What the case seems to have established is that financial regulation is necessary to prevent successful clubs becoming a self-perpetuating elite, and that loans from shareholders to their clubs should incur interest at market rates so as not to count as a subsidy for the purposes of profita­bility and sustainability calculations. All of that seems entirely reasonable – and was already part of Uefa financial fair play regulations.

City, it could be argued, have done the game a favour by closing a loophole that ensures tighter financial controls. However, if that were their aim, it seems odd that they would describe the Premier League’s plan to update the regulations accordingly as “an unwise course”, which “would likely to lead to further legal proceedings with further legal costs”.

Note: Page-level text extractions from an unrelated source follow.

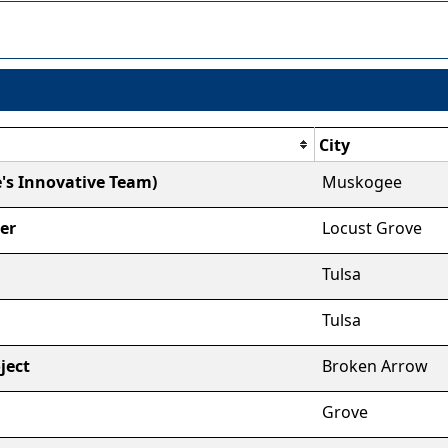
City
's Innovative Team)
Muskogee
er
Locust Grove
Tulsa
Tulsa
ject
Broken Arrow
Grove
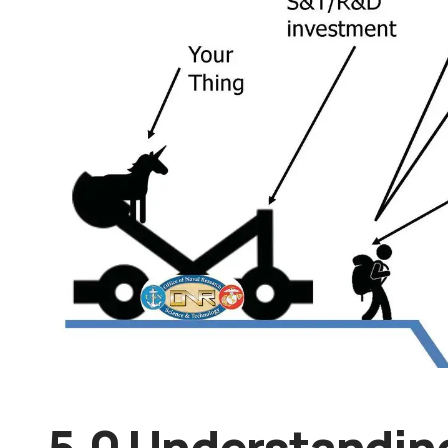
5.0 Understandin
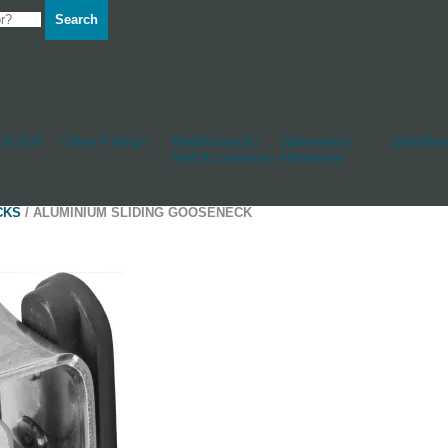
Search
d Hull
Other Fittings
Rudderstocks
Sailmakers
Shackles
And Accessories
Hardware
CKS
/ ALUMINIUM SLIDING GOOSENECK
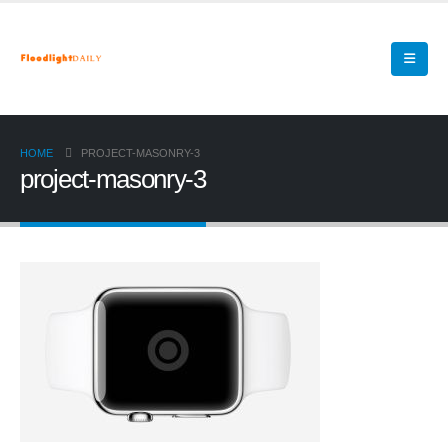
HOME
PROJECT-MASONRY-3
project-masonry-3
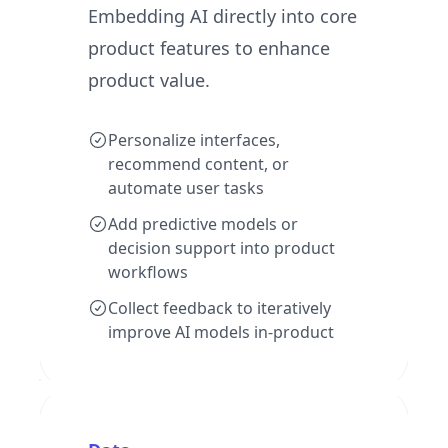
Embedding AI directly into core
product features to enhance
product value.
Personalize interfaces,
recommend content, or
automate user tasks
Add predictive models or
decision support into product
workflows
Collect feedback to iteratively
improve AI models in-product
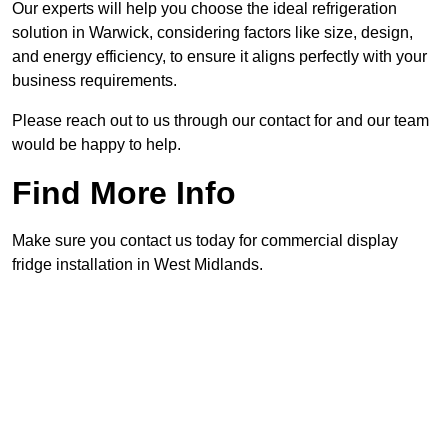
Our experts will help you choose the ideal refrigeration
solution in Warwick, considering factors like size, design,
and energy efficiency, to ensure it aligns perfectly with your
business requirements.
Please reach out to us through our contact for and our team
would be happy to help.
Find More Info
Make sure you contact us today for commercial display
fridge installation in West Midlands.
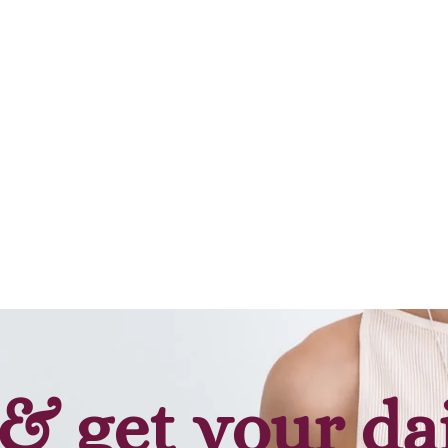
& get your da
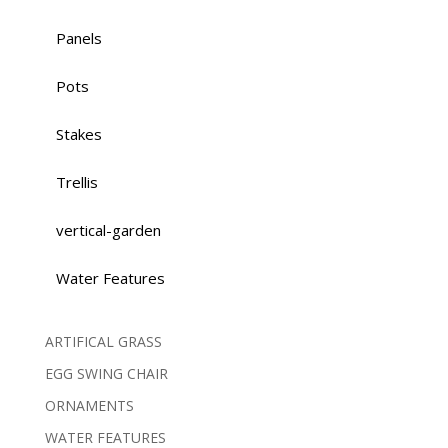
Panels
Pots
Stakes
Trellis
vertical-garden
Water Features
ARTIFICAL GRASS
EGG SWING CHAIR
ORNAMENTS
WATER FEATURES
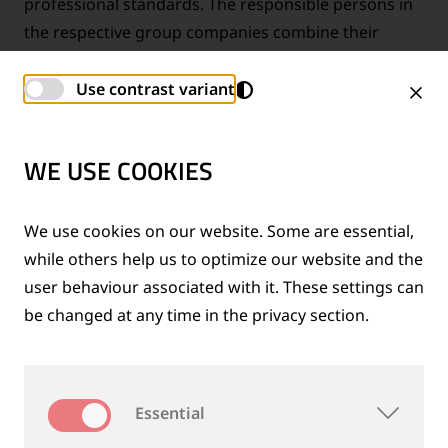
professional standards. The responsible persons in
the respective group companies combine their
technical expertise and form together with the
Group Compliance Officer a strong group-wide
Use contrast variant
compliance network.
WE USE COOKIES
FAIR, OPEN AND WITH INTEGRITY
We use cookies on our website. Some are essential,
while others help us to optimize our website and the
user behaviour associated with it. These settings can
be changed at any time in the privacy section.
Essential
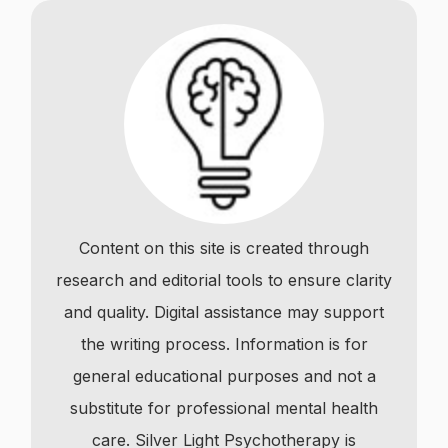
Content on this site is created through
research and editorial tools to ensure clarity
and quality. Digital assistance may support
the writing process. Information is for
general educational purposes and not a
substitute for professional mental health
care. Silver Light Psychotherapy is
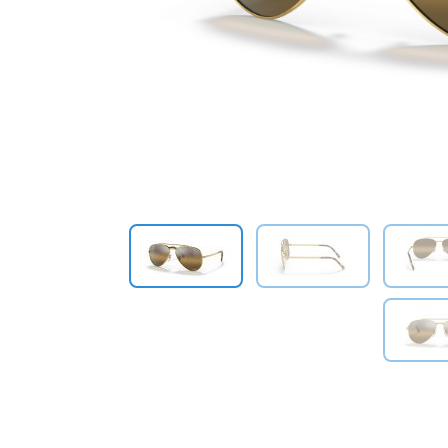
Previous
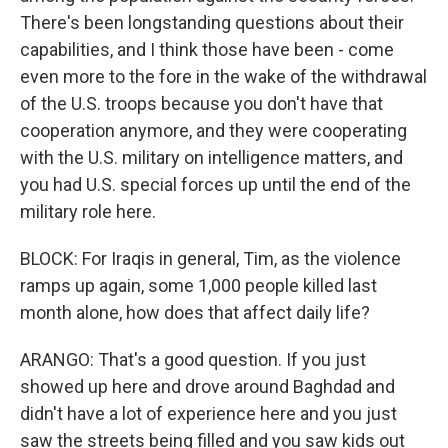
There's been longstanding questions about their
capabilities, and I think those have been - come
even more to the fore in the wake of the withdrawal
of the U.S. troops because you don't have that
cooperation anymore, and they were cooperating
with the U.S. military on intelligence matters, and
you had U.S. special forces up until the end of the
military role here.
BLOCK: For Iraqis in general, Tim, as the violence
ramps up again, some 1,000 people killed last
month alone, how does that affect daily life?
ARANGO: That's a good question. If you just
showed up here and drove around Baghdad and
didn't have a lot of experience here and you just
saw the streets being filled and you saw kids out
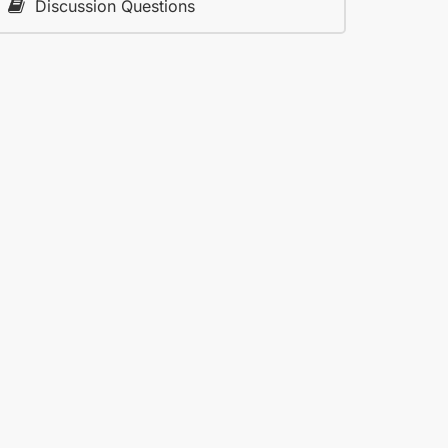
Discussion Questions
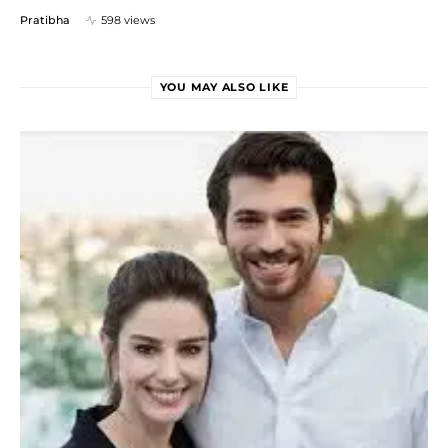
Pratibha
598 views
YOU MAY ALSO LIKE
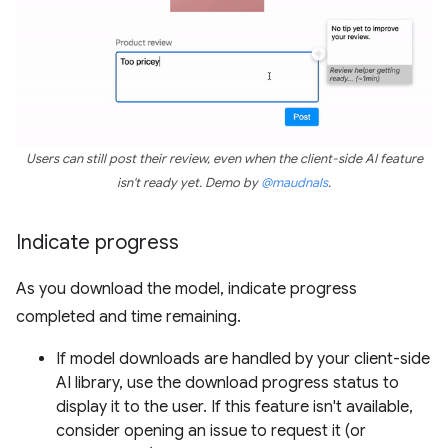
Users can still post their review, even when the client-side AI feature
isn't ready yet. Demo by
@maudnals
.
Indicate progress
As you download the model, indicate progress
completed and time remaining.
If model downloads are handled by your client-side
AI library, use the download progress status to
display it to the user. If this feature isn't available,
consider opening an issue to request it (or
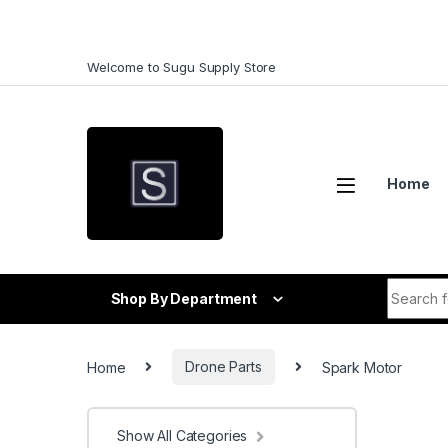
Skip to navigation
Skip to content
Welcome to Sugu Supply Store
Home
Search f
Shop By Department
Home
Drone Parts
Spark Motor
Show All Categories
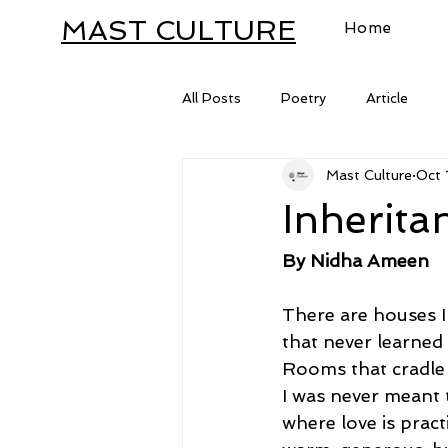
MAST CULTURE
Home
All Posts
Poetry
Article
Mast Culture
Oct 
Letter
Inherita
By Nidha Ameen
There are houses I
that never learned
Rooms that cradl
I was never meant t
where love is pract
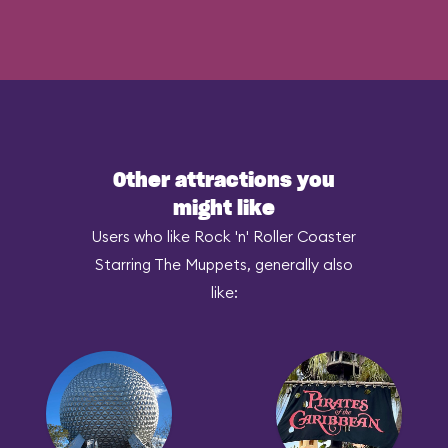
Other attractions you
might like
Users who like Rock 'n' Roller Coaster
Starring The Muppets, generally also
like:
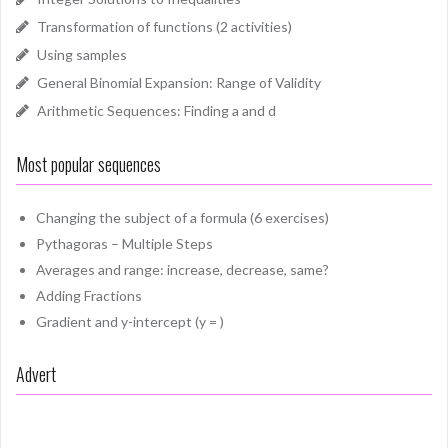
Transformation of functions (2 activities)
Using samples
General Binomial Expansion: Range of Validity
Arithmetic Sequences: Finding a and d
Most popular sequences
Changing the subject of a formula (6 exercises)
Pythagoras – Multiple Steps
Averages and range: increase, decrease, same?
Adding Fractions
Gradient and y-intercept (y = )
Advert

The broader issue now is whether they have isolated a procedural flaw that could undermine the Premier League’s 130 charges against them (they, of course, deny them all). There are those, often cloaked in free-market dogma, who argue there should be no restrictions on what clubs can spend. But then the rich win, generate more revenue, buy the best players and win even more.

That’s why, until 1983, home teams in the English league paid the away team a levy and why a maximum wage was implemented in 1901. The maximum wage soon proved exploitative but the significant point was the rationale behind it: there has to be regulation to prevent the richest clubs developing what would in effect become monopoly positions – a principle that would be accepted by all but the most libertarian free-marketeers.

No one ever seems to consider how the game should look. In an ideal world, how many points would the average Premier League champions get? What is a club? What happens when the investment funds of authoritarian states with command economies start dabbling in a free market?

The issues are complex, global and would require an enormous, perhaps impossible, amount of consultation and collaboration to resolve – but these are questions that are not even asked. Everyone is wrapped up in their own self-interest, driven by their own greed. And that brings danger. Already at certain clubs there is a clear preference for high-spending occasional fans over regulars.

Tournaments are bloating. The Champions League is a footstep from being a Super League. There is more and more content and less and less of it means anything. Financial bullies, celebrated by fans and partisan cheerleaders, seek the right to bully financially. Football is being dragged away from the communities that fostered it.

What if the global appetite dwindles? What if this new audience moves on, to MMA or esports, or something else? If English football has ostracised its base, it might find there isn’t much left, and the self-absorbed mega-rich aren’t going to hang around to bail out the decades-old institutions they own; the medium-to-long term isn’t in their thinking. What if an infinitely rich owner bankrupts the Premier League?

How might football end? Through the greed and monstrous self-interest of those who never really cared for that game, and the complacency of those who allowed it to happen. Winter may already be here.